Exercise objective:
What you return must match the records word for word, except that pictures are dropped.

*** Task input Section Begins ***

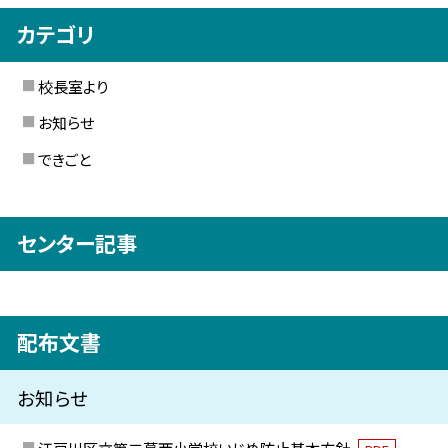
カテゴリ
校長室より
お知らせ
できごと
センター記事
配布文書
お知らせ
江戸川区立第二葛西小学校いじめ防止基本方針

*** Task input Section Ends ***

Response to the exercise:
カテゴリ
校長室より
お知らせ
できごと
センター記事
配布文書
お知らせ
江戸川区立第二葛西小学校いじめ防止基本方針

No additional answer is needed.